Patients with chemosensitive, relapsed or primary-refractory Hodgkin and B-cell non-Hodgkin lymphoma undergoing the first ASCT received a test dose of IV Bu (0.8 mg/kg) given as a 2-hour infusion 11 to 14 days before transplant. Bu exposure was determined as area under the concentration-time curve (AUC) using six serial blood samples after the test dose administration. Doses for the conditioning regimen were then calculated to result in total AUC (conditioning + test) of 20,000 mM*min. One-fourth of the resulting calculated Bu dose was given as a 3-hour infusion on Day -8, followed by a second, confirmatory PK analysis. The same daily Bu dose was administered on the next 3 days, unless the confirmatory PK analysis showed that this would result in total AUC outside the target range (>24,000 mM*min or <16,000 mM*min), in which case the subsequent dosing was further adjusted. VP-16 (1.4 g/m2) was administered on Day -4, followed by 2.5 g/m2/day of Cy on Days -3 and -2. Transplant-related mortality (TRM), defined by death from any cause other than disease progression, was monitored throughout the trial. After median 2 years of follow-up, the outcomes will be compared with a BEAM regimen control group from the CIBMTR registry, using pre-specified matching criteria.

Results:

A total of 202 subjects with Hodgkin (n=65) and non-Hodgkin lymphoma (n=137) were enrolled from 32 centers in the US and Canada.

196 subjects had both test PK and confirmatory PK results. Test PK demonstrated that 36.2% (n=71) of the patients had exposure outside of expected range (1,250 μM*min ± 20%): higher AUC (>1,500 μM*min) in five patients (2.6 %) and lower AUC (<1,000 μM*min) in 66 (33.7%).

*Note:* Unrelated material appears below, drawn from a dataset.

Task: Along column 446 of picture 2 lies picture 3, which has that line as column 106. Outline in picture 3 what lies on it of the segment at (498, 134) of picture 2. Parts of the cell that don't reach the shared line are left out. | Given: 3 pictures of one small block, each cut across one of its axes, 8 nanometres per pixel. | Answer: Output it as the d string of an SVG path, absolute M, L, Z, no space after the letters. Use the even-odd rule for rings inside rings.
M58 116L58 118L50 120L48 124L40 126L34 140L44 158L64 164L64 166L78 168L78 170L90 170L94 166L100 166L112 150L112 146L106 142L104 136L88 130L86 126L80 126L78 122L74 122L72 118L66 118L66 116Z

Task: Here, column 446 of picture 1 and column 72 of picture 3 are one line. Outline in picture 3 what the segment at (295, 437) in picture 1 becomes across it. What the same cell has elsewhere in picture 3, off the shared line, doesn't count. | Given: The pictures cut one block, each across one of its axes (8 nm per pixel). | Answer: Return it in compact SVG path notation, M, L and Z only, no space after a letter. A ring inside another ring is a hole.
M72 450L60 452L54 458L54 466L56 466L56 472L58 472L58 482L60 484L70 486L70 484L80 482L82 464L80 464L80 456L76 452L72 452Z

These would have been dosed outside the total target AUC range if dose was not individualized based on test PK. Mean Bu clearances were comparable between test and Day -8 PK, 3.04 ± 0.48 ml/min/kg and 3.03 ± 0.49 ml/min/kg, respectively.  Accordingly, 94.9 % of patients (n=186) fell within the target range (AUC, 20,000 μM*min ± 20%), using consistent doses on Days -8 through -5. The other ten patients  (5.1%)  required dose alteration for the last two days of conditioning due to clearance changes between test PK and confirmatory PK (Day -8): a dose reduction in eight patients (4.1%) and a dose increase in two (1.0%).

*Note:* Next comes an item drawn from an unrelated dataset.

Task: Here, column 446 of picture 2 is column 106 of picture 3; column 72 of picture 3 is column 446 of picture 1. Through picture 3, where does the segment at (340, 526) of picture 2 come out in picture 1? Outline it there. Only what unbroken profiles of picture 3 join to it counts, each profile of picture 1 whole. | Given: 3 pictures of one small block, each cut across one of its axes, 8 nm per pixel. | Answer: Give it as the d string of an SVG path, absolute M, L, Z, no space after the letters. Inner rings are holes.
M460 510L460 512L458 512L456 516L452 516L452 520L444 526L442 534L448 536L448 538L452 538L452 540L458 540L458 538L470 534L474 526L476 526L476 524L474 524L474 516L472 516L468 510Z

An early subset-analysis by age in June 2011 revealed that 4 of 18 subjects older than 65 years suffered TRM. Consequently, the protocol was amended to lower the inclusion age limit to 65. The final TRM at day 100 was 4/18 (22.2% [95%CI; 6.4-47.6%]) for patients older than 65 years and 5/184 (2.7% [95%CI; 0.9-6.2%]) for those 65 years old or younger. PK results indicated no extraordinary Bu exposure in TRM cases.  The most frequently observed grade ≥ 3 adverse events (CTCAE ver. 3.0) were febrile neutropenia 55.1 % (Grade 3: 52.2%; Grade 4: 2.9%; no Grade 5), stomatitis 37.7% (all Grade 3 events) and nausea 9.7% (all Grade 3 events). No case of hepatic veno-occlusive disease (HVOD) meeting Baltimore criteria was reported.

Conclusions:

A pre-conditioning test dose estimated individual PK parameters and accurately predicted Day-8 PK in 95% of the subjects.  This strategy personalized the dosing for optimal Bu exposure preventing the Bu overexposure or underexposure that would have occurred in over a third of patients. The toxicity of PK-guided IV BuCyVP-16 preparative regimen was low for patients younger than 66 years of age. This approach resulted in no incidence of HVOD.

Disclosures: Costa: Otsuka: Research Funding. Off Label Use: Off label use of busulfan in non hodgkin and hodgkin lymphoma. Waller: Outsuka: Research Funding. Freytes: Otsuka Pharmaceuticals: Research Funding. Shea: Otsuka : Research Funding. Rodriguez: Otsuka: Consultancy, Research Funding, Speakers Bureau; Millennium: Research Funding, Speakers Bureau; Celgene: Consultancy, Speakers Bureau; SOBI: Consultancy, Speakers Bureau. Sun: Otsuka Pharmaceutical Development & Commercialization, Inc.: Employment. Armstrong: Otsuka: Employment. Smith: Otsuka America Pharmaceuticals Inc: Consultancy. Elekes: Otsuka Pharmaceutical Development & Commercialization, Inc.: Employment. Kato: Otsuka Pharmaceutical Development & Commercialization, Inc.: Employment. Vaughan: Pierre Fabre: Honoraria.